Je précise que, dans la mesure où ce qui fait problème et scandale, c’est « l’engagement nazi » de Heidegger, les Cahiers ont choisi de se mettre du côté du « philosophe » plutôt que d’interroger explicitement ce qu’il en est du « nazisme heideggérien ». Après tout la revue publie des numéros thématiques : la science, la danse, la décision etc.
Cette présentation ne permet pas encore, en France, que se développe un vrai débat sur cette question qui, à tout le moins, ne saurait être considérée comme un détail de l’histoire de la philosophie récente.
Le cadrage de ces Cahiers 111 permet ainsi à Jean-Luc Nancy d’écrire :
« Plus tard, et après l’épisode nazi, dans son commentaire de l’hymne hölderlinien Le Rhin, Heidegger parlera encore de la communauté des soldats au front, alors même qu’il aura largement délaissé le thème du Dasein et plus encore celui du Mitdasein. On peut voir en effet dans les Beiträge une persistance du premier sans reprise du second, en même temps qu’apparaît une nouvelle insistance sur le peuple, soucieuse d’en produire une compréhension opposée à celle du nazisme (d’un mot, le peuple comme « voix » et non comme « race »). Autrement dit, Heidegger aura persisté – et même au-delà de cette période de la guerre, comme je l’ai fugitivement suggéré – dans le souci de penser un avec qui fût à la hauteur de l’essentialité dont il l’avait investi. » (Les Cahiers philosophiques n° 111, par 75.)

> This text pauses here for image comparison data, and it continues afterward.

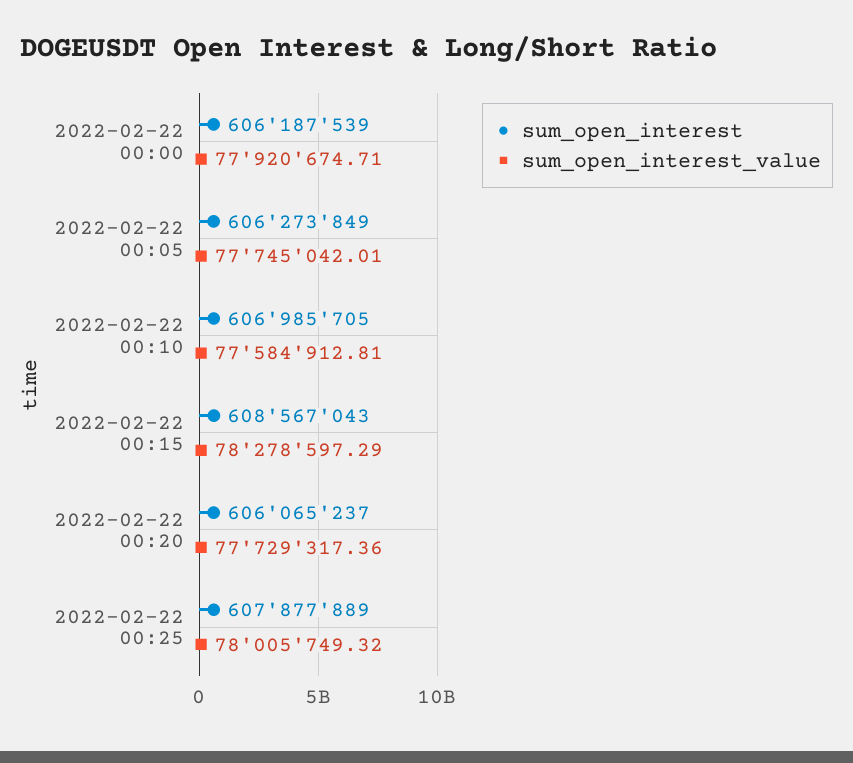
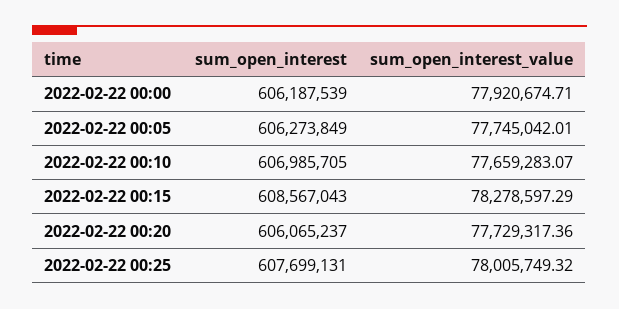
  {
    "sum_open_interest": {
      "2022-02-22 00:00": 606187539,
      "2022-02-22 00:05": 606273849,
      "2022-02-22 00:10": 606985705,
      "2022-02-22 00:15": 608567043,
      "2022-02-22 00:20": 606065237,
-     "2022-02-22 00:25": 607877889
+     "2022-02-22 00:25": 607699131
    },
    "sum_open_interest_value": {
      "2022-02-22 00:00": 77920674.71,
      "2022-02-22 00:05": 77745042.01,
-     "2022-02-22 00:10": 77584912.81,
+     "2022-02-22 00:10": 77659283.07,
      "2022-02-22 00:15": 78278597.29,
      "2022-02-22 00:20": 77729317.36,
      "2022-02-22 00:25": 78005749.32
    }
  }

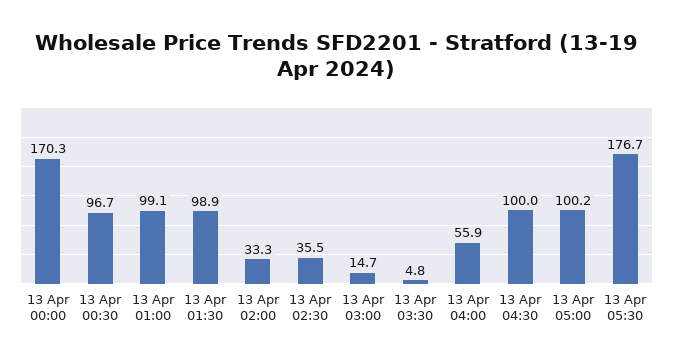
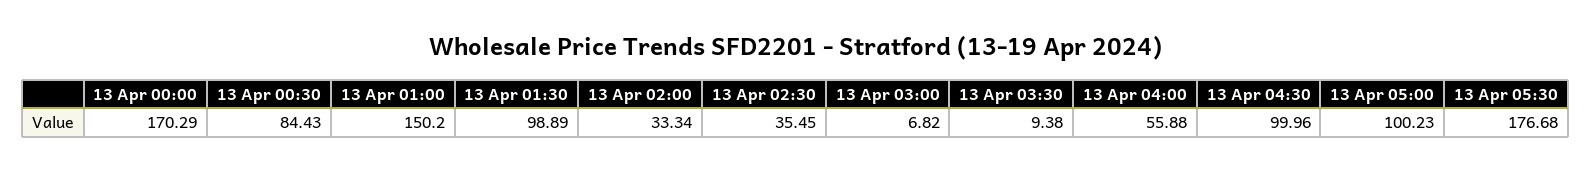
  {
    "13 Apr 00:00": 170.29,
-   "13 Apr 00:30": 96.7,
+   "13 Apr 00:30": 84.43,
-   "13 Apr 01:00": 99.1,
+   "13 Apr 01:00": 150.2,
    "13 Apr 01:30": 98.89,
    "13 Apr 02:00": 33.34,
    "13 Apr 02:30": 35.45,
-   "13 Apr 03:00": 14.7,
+   "13 Apr 03:00": 6.82,
-   "13 Apr 03:30": 4.8,
+   "13 Apr 03:30": 9.38,
    "13 Apr 04:00": 55.88,
    "13 Apr 04:30": 99.96,
    "13 Apr 05:00": 100.23,
    "13 Apr 05:30": 176.68
  }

Ce passage appelle plusieurs remarques :
1. Un philosophe qui a eu un « épisode nazi » peut-il être crédible et « fiable »?
2. L’existence d’un tel « épisode nazi » ne contredit-elle pas le cadrage du nazisme de Heidegger précisément sur un épisode?

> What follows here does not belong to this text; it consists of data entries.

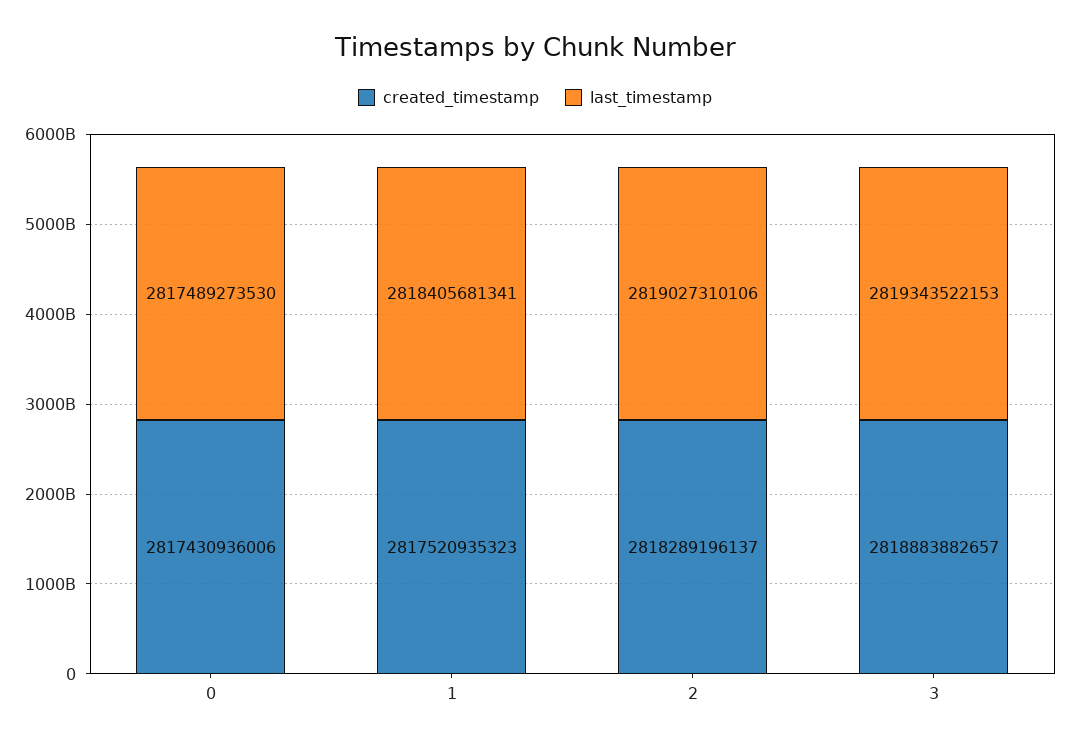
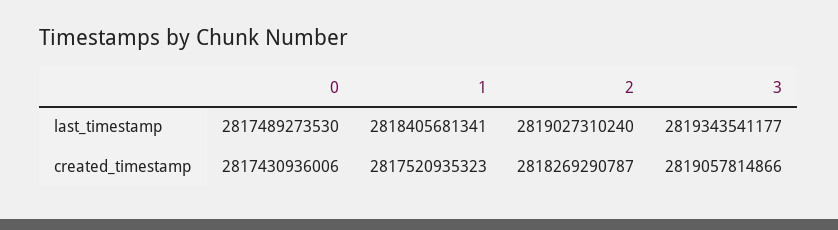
  {
    "created_timestamp": {
      "0": 2817430936006,
      "1": 2817520935323,
-     "2": 2818289196137,
+     "2": 2818269290787,
-     "3": 2818883882657
+     "3": 2819057814866
    },
    "last_timestamp": {
      "0": 2817489273530,
      "1": 2818405681341,
-     "2": 2819027310106,
+     "2": 2819027310240,
-     "3": 2819343522153
+     "3": 2819343541177
    }
  }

3. Un tel épisode n’exigerait-il pas que soit examiné de manière très précise et très informée le « hors-champ » de cet épisode? Pourquoi Heidegger, par exemple, n’aurait-il pas connu un « épisode négationniste »?
4. Cela supposerait, par exemple, que soient prises aux sérieuses certaines des recherches d’E. Faye. Mais on se souvient de la manière cavalière avec laquelle JL Nancy a, dans Le Monde, jeté à la poubelle l’ouvrage de Faye. Même si Nancy écrit dans Le Monde, les Cahiers philosophiques sont supposés être d’une autre probité et d’une autre tenue que Le Monde en tant que, notamment par Roger Pol-Droit, il a donné un écho favorable aux thèses de Faye.
5. Ainsi il m’apparaît au minimum léger, irresponsable et déficient de s’en tenir à la thèse de « l’épisode ». L’épisode étant reconnu par l’auteur, j’estime qu’il se met en contradiction, compte tenu de ce qu’est le nazisme – et de ce que sont les nazis de « grande pointure » – en n’étendant pas sa recherche sur le nazisme heideggérien au-delà de ce supposé épisode.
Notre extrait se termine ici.